▶ [Written request] Count the lines in the data below that contain the string "None", with case taken into account, and give only the number.

▶ [Working data]
——————————

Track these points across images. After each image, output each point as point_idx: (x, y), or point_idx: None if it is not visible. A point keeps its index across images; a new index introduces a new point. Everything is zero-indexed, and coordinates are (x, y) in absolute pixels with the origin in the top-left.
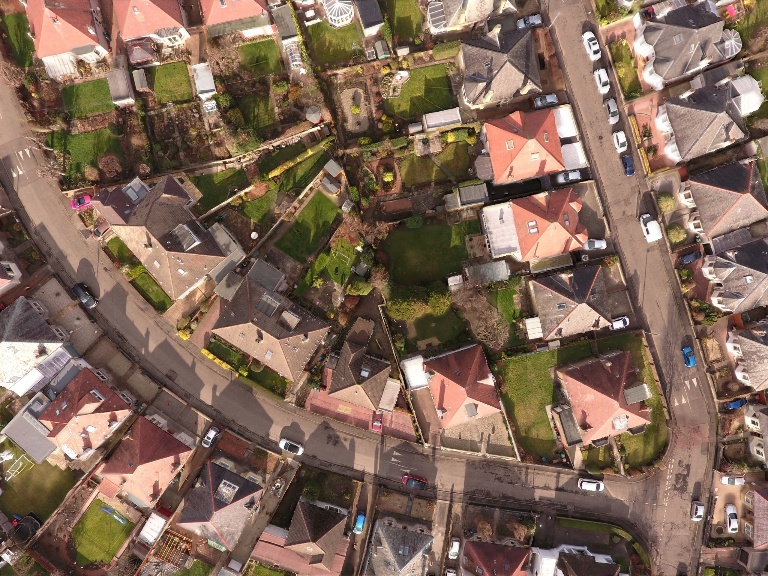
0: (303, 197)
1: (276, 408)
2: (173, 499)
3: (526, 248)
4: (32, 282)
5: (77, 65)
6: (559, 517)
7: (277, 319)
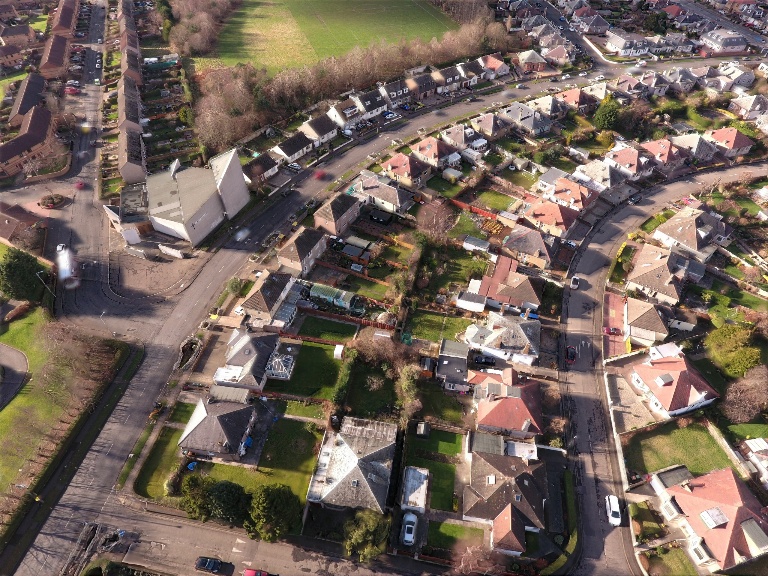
0: (760, 294)
1: (598, 277)
2: None
3: None
4: None
5: (767, 202)
6: None
7: None
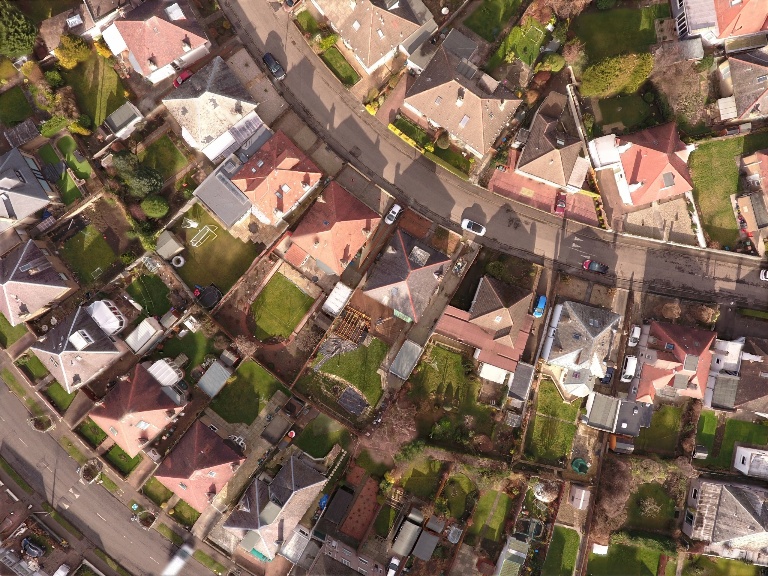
0: None
1: (458, 189)
2: (353, 276)
3: (725, 22)
4: (221, 53)
5: None
6: (740, 308)
7: (476, 83)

——————————

▶ [Full output] 8